Uniform convergence of kernel averages under fixed design with heterogeneous dependent data

TL;DR

This paper establishes uniform convergence rates for kernel averages on fixed, equally-spaced design points under dependent data, extending nonparametric regression analysis to deterministic time series data without stationarity assumptions.

Contribution

It provides the first uniform convergence rates for kernel averages on fixed grids with dependent, non-stationary data, using a novel grid-structure-based analysis.

Findings

Derived weak and strong uniform consistency rates under mixing conditions.

Extended the analysis to dependent triangular arrays.
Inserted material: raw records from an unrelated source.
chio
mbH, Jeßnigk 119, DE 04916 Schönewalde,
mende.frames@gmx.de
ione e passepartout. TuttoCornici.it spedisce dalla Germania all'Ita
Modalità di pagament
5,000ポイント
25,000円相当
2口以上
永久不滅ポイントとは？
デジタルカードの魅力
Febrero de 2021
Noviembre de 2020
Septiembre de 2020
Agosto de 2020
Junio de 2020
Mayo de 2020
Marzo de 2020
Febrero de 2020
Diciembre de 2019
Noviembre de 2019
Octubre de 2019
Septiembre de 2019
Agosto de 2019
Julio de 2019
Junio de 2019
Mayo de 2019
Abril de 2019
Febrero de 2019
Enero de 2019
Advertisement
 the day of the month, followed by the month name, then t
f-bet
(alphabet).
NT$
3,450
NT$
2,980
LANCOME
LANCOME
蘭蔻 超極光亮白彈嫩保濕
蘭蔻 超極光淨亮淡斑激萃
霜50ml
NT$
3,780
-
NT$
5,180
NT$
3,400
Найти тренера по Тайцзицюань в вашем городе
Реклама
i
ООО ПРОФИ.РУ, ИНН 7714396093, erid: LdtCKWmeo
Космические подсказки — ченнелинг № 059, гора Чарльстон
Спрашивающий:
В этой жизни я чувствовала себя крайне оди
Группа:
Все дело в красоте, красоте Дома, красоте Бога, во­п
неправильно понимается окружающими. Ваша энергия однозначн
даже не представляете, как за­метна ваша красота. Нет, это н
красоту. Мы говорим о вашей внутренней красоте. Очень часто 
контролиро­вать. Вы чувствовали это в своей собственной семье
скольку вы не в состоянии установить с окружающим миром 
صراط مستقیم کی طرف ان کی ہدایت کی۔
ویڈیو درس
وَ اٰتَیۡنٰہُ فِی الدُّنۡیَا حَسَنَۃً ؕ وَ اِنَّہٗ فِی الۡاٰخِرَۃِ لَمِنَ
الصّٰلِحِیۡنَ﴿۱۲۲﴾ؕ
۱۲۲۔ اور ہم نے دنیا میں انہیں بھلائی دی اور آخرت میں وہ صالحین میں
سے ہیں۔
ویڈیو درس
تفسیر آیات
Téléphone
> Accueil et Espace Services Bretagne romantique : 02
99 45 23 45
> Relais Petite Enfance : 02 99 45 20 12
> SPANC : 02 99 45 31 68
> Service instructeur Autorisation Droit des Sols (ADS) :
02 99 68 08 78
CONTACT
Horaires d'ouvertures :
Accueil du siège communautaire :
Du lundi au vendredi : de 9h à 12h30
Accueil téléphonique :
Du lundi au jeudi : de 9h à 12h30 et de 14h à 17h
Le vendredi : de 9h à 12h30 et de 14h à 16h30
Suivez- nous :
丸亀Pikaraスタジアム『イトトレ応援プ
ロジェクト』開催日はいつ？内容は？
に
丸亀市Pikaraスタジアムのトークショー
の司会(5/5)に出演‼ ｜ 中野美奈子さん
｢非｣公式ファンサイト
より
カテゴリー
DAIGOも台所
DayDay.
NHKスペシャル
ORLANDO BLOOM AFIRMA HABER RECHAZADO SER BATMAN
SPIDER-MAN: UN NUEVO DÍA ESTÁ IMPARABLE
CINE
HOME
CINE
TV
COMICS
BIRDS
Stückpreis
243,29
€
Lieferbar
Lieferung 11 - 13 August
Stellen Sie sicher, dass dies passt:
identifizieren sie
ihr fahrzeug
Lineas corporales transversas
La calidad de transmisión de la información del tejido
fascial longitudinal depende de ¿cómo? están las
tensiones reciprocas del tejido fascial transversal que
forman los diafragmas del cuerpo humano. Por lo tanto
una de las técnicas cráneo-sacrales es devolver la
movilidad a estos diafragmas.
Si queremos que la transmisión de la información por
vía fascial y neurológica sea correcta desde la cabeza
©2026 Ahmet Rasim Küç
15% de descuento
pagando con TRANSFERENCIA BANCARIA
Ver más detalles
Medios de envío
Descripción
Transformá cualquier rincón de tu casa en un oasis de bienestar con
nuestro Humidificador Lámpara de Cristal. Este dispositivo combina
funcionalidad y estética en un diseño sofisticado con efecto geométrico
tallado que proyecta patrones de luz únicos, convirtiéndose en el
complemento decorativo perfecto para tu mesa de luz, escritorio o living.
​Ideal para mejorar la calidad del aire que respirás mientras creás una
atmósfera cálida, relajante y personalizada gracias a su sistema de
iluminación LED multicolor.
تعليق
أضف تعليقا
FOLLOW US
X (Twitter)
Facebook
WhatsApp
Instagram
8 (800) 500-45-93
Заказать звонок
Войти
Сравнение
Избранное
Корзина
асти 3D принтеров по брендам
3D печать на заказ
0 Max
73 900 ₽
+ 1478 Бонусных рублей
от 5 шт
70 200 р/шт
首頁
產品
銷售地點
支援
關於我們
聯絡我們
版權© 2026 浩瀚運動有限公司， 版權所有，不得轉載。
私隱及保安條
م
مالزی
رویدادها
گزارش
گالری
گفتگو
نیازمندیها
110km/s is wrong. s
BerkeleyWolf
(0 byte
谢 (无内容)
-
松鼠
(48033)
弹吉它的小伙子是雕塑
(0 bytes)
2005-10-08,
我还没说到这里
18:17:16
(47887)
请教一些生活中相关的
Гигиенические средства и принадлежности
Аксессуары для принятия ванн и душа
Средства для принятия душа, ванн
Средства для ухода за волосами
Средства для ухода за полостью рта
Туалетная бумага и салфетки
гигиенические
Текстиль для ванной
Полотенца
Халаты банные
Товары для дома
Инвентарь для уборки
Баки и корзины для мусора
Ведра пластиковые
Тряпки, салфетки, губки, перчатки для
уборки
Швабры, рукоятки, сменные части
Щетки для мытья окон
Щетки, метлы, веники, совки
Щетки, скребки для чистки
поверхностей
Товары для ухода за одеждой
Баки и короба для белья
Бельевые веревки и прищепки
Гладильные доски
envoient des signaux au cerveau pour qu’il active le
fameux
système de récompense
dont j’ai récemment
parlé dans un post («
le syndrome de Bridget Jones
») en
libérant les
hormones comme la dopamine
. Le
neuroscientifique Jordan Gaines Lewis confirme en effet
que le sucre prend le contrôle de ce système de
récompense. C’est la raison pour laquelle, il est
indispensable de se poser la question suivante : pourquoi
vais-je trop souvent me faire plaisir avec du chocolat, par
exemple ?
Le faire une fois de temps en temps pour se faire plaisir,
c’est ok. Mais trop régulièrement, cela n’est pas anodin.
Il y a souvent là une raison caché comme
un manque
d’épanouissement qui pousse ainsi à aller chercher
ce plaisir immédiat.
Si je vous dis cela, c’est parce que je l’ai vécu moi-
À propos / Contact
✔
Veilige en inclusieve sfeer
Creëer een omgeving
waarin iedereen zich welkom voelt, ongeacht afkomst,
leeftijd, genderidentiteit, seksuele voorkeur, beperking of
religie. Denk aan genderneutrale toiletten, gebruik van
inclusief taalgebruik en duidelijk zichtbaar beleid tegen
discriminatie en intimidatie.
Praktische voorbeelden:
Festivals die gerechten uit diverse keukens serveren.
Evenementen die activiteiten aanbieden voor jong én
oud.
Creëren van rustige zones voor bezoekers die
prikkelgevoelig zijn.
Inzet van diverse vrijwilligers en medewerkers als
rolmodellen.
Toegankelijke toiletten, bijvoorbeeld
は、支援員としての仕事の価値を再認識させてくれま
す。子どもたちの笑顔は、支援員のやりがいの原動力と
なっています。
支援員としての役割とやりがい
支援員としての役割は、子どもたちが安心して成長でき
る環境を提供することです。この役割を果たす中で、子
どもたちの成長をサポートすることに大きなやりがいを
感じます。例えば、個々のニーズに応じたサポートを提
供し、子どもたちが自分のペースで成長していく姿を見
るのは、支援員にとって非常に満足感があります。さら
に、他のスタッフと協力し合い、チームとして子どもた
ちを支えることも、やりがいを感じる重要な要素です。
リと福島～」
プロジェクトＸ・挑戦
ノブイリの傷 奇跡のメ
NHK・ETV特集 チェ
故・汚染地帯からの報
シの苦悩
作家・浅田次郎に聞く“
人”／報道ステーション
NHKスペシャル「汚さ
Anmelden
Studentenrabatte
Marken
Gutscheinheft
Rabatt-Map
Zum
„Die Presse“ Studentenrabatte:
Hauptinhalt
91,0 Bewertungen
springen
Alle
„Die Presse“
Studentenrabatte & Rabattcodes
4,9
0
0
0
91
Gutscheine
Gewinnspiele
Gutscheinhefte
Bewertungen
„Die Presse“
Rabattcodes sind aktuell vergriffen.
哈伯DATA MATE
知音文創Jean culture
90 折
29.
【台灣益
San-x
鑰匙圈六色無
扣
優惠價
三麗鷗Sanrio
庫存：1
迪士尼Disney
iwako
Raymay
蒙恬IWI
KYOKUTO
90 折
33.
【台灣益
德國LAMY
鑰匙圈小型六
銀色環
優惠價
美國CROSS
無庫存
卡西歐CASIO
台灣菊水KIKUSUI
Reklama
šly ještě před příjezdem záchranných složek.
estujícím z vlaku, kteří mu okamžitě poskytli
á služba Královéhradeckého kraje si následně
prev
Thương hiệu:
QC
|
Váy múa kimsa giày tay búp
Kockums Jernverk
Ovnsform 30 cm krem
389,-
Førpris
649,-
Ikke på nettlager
Applied results to local linear estimators in nonparametric regression.

Abstract

We provide uniform convergence rates for kernel averages on $[0,1]$ under equally-spaced fixed design points of the form $x_{t,T}=t/T,\ t\in\{1,\dotsc, T\},\ T\in\mathbb{N}$. The rates of weak and strong uniform consistency are derived under strong mixing and moment conditions and do not require stationarity. The analysis exploits the grid structure and thus complements existing random-design results such as those of Hansen (2008) and Kristensen (2009), which rely on density-based conditioning arguments. The framework accommodates dependent triangular arrays and is particularly relevant for nonparametric methods applied to time series observed on deterministic grids. As an application, we derive uniform convergence rates for the local linear estimator in a nonparametric regression model with time-varying autoregressive errors. The theoretical results are illustrated through Monte Carlo experiments and an empirical application.